The 2019-20 Champions League, which has been disrupted by the COVID-19 pandemic, restarts this week with the unfinished round of 16 second-leg ties due to be played to a conclusion.

And with the final being switched from its original host venue of Istanbul in order for Portuguese capital Lisbon to host an eight-team mini-tournament from the quarterfinal stages, UEFA has been forced to draw up a 31-page document to outline the safety measures in place to ensure the competition can be safely played out.

Players and football staff from each participating club must be tested for COVID-19 prior to their departure for Portugal — the first game is scheduled for Aug. 12 between Atalanta and Paris Saint-Germain at Benfica’s Estadio da Luz — and they will also be tested the day before each game, with results due to be returned no later than six hours before kick-off on a matchday.

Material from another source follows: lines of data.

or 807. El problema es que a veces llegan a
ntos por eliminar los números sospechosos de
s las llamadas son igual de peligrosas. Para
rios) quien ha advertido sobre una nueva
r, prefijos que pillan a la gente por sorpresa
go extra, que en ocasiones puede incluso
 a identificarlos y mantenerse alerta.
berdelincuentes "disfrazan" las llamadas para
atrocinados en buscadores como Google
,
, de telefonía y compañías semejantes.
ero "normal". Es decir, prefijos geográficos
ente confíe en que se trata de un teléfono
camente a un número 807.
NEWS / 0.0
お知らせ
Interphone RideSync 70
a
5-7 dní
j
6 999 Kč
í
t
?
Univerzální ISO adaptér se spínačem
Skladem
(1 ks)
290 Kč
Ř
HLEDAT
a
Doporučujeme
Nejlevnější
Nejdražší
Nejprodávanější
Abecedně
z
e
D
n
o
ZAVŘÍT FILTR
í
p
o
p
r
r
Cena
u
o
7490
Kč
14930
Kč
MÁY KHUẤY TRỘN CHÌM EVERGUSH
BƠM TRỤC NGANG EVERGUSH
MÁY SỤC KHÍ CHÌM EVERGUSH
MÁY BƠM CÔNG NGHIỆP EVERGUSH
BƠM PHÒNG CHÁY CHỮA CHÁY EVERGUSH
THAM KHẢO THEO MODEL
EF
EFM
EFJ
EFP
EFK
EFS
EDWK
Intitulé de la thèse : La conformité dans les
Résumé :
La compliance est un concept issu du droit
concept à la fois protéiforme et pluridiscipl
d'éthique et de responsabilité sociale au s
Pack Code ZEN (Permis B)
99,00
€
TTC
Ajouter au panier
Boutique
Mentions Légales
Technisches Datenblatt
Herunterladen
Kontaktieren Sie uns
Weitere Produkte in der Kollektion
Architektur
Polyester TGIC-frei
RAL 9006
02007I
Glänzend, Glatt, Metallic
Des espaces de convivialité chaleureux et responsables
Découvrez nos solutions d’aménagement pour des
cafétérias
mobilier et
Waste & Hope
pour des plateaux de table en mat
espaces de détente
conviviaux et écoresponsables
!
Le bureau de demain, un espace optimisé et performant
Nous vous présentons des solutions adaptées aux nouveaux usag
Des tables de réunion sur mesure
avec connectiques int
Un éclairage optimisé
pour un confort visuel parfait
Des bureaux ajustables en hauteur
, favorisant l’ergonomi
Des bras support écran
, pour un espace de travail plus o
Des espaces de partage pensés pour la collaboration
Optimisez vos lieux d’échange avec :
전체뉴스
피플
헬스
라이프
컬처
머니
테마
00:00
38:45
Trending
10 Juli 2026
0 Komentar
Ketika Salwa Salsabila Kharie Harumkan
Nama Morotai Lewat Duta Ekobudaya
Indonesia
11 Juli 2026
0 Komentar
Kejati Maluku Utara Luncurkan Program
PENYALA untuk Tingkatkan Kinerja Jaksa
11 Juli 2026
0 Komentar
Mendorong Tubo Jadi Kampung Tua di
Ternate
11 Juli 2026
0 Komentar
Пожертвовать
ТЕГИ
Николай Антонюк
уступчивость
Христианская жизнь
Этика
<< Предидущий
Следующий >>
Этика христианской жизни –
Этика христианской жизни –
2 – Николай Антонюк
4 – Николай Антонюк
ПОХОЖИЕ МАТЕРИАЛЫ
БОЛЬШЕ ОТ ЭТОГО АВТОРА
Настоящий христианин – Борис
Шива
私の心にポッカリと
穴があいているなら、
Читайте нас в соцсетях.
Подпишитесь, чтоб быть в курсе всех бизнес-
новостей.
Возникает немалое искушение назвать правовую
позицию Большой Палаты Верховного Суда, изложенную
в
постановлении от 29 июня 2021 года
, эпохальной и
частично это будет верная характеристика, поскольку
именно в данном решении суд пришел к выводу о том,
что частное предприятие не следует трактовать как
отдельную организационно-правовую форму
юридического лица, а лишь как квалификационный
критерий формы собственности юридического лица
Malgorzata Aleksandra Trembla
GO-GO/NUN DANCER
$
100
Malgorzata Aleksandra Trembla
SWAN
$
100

Any player testing positive will be expected to self-isolate for 14 days and therefore miss the remainder of the tournament.

And when they arrive in Lisbon, players and staff cannot leave the team hotel without prior authorisation. If permission is granted, they must not have any contact with people outside their team bubble, raising the prospect of some squads having to spend up to 12 days inside their hotel, other than for training and playing, between their arrival in Portugal and the final on Aug. 23.

UEFA has also insisted that players must sleep in individual rooms and not share with teammates, while all playing and training kits must be washed by club staff rather than the hotel laundry workers.

Club officials, including team owners, chief executives and directors, must stay at a separate location away from the team hotel and cannot enter the zone restricted to players, staff and match officials at the stadium.

UEFA has also warned players to refrain from the post-match tradition of swapping shirts with opponents in another safety measure aimed at preventing infection.

All of the medical protocols also apply to the Europa League, which is due to be played out in an eight-team mini-tournament in Germany between Aug 10-21.